Task: Every entry below should appear in the answer exactly as written, apart from the pictures.

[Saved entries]
————

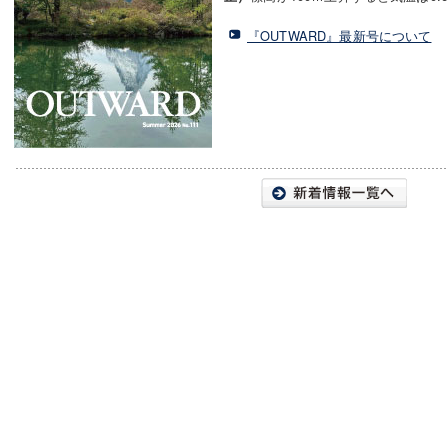
『OUTWARD』最新号について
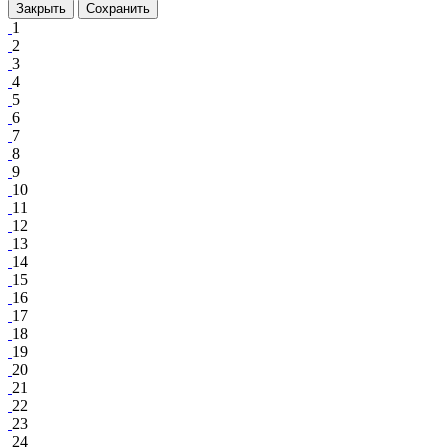
Закрыть
Сохранить
1
2
3
4
5
6
7
8
9
10
11
12
13
14
15
16
17
18
19
20
21
22
23
24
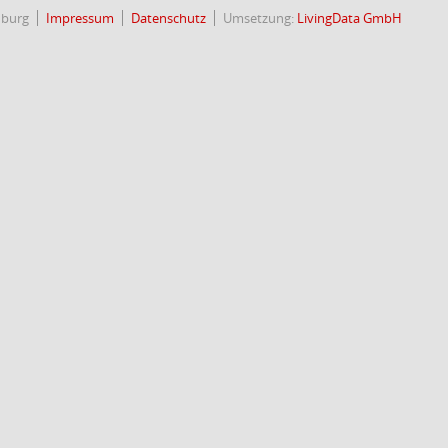
nburg
Impressum
Datenschutz
Umsetzung:
LivingData GmbH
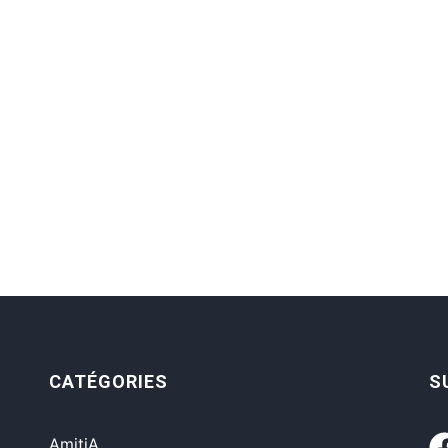
CATÉGORIES
S
AmitiA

————

Answer box:
『OUTWARD』最新号について
Закрыть
Сохранить
1
2
3
4
5
6
7
8
9
10
11
12
13
14
15
16
17
18
19
20
21
22
23
24
nburg
Impressum
Datenschutz
Umsetzung:
LivingData GmbH
CATÉGORIES
S
AmitiA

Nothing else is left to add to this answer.